How big data is "Bigdata"?

user1913522 picture user1913522 · Dec 26, 2012 · Viewed 8.5k times · Source

How much amount of data does qualify to be categorised as Bigdata?

With what size of data can one decide that this is the time to go for technologies like Hadoop and use the power of distributed computing?

I believe there is a certain premium in going for these technologies, so how to make sure that using Bigdata methods are going to leverage the current system?

Answer

Brian Campbell picture Brian Campbell · Dec 26, 2012

"Big Data" is a somewhat vague term, used more for marketing purposes than making technical decisions. What one person calls "big data" another may consider just to be day to day operations on a single system.

My rule of thumb is that big data starts where you have a working set of data that does not fit into main memory on a single system. The working set is the data you are actively working on at a given time. So, for instance, if you have a filesystem that stores 10 TB of data, but you are using that to store video for editing, your editors may only need a few hundred gigs of it at any given time; and they are generally streaming that data off of the discs, which doesn't require random-access. But if you are trying to do database queries against a full 10 TB data set that is changing on a regular basis, you don't want to be serving that data off of disk; that starts to become "big data."

For a basic rule of thumb, I can configure an off-the-shelf Dell server for 2 TB of RAM right now. But you pay a substantial premium to stuff that much RAM into a single system. 512 GB of RAM on a single server is much more affordable, so it would generally be more cost effective to use 4 machines with 512 GB of RAM than a single machine with 2 TB. So you can probably say that above 512 GB of working-set data (data that you need to access for any given computation on a day-to-day basis) would qualify as "big data".

Given the additional cost of developing software for "big data" systems as opposed to traditional database, for some people it might be more cost effective to move to that 2 TB system rather than re-designing their system to be distributed among several systems, so depending on your needs, anywhere between 512 GB and 2 TB of data may be the point where you need to move to "big data" systems.

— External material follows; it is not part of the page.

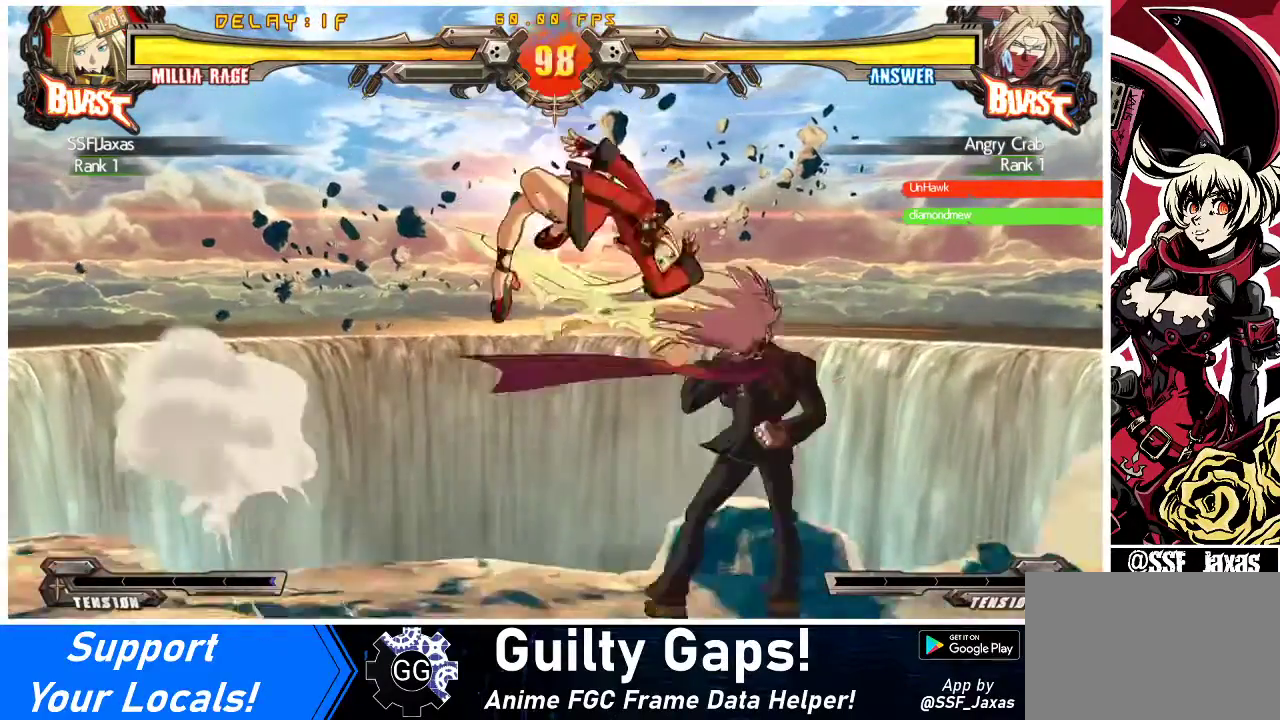
{"buttons": ["DPAD_DOWN"], "events": [[33, "R1", "up"], [233, "DPAD_DOWN", "down"], [367, "SQUARE", "down"], [500, "SQUARE", "up"]]}
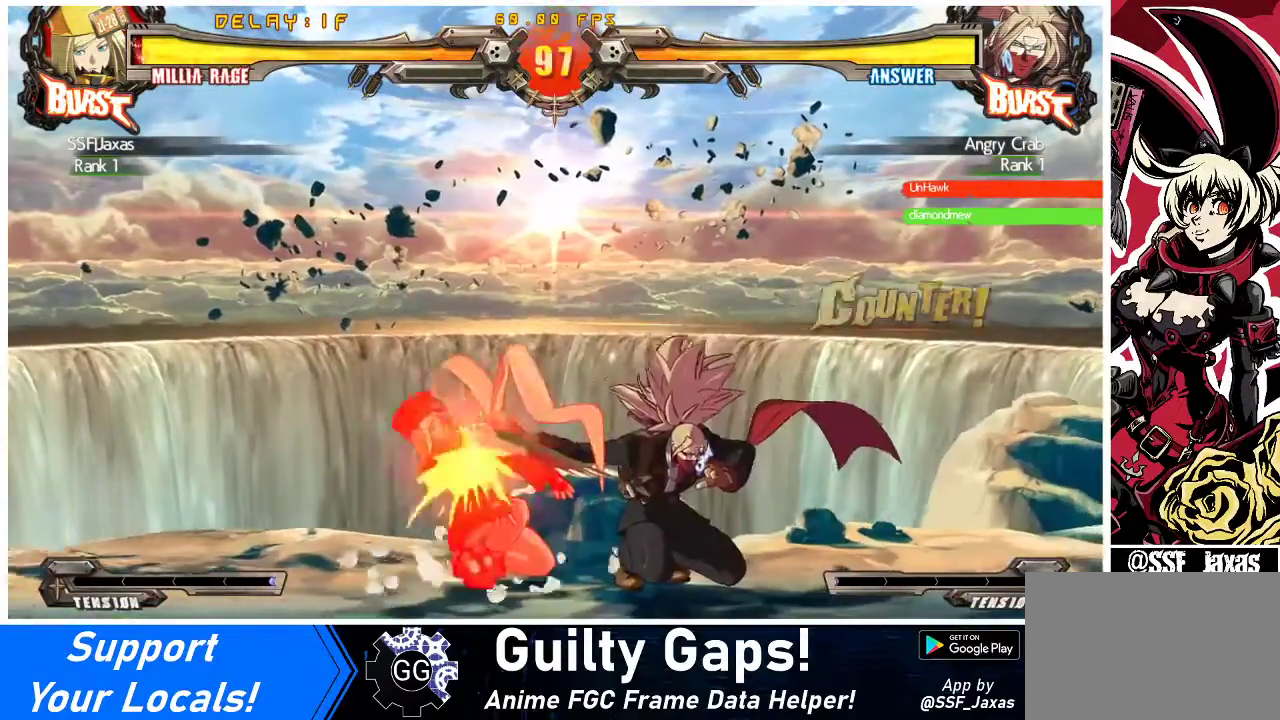
{"buttons": ["DPAD_DOWN", "DPAD_LEFT"], "events": [[67, "R2", "down"], [200, "R2", "up"], [333, "DPAD_LEFT", "down"]]}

I wouldn't use the term "big data" to make any technical decisions. Instead, formulate your actual needs, and determine what kinds of technologies are needed to address those needs now. Consider growth a bit, but also remember that systems are still growing in capacity; so don't try to over-plan. Many "big data" systems can be hard to use and inflexible, so if you don't actually need them to spread your data and computation to dozens or hundreds of systems, they can be more trouble than they're worth.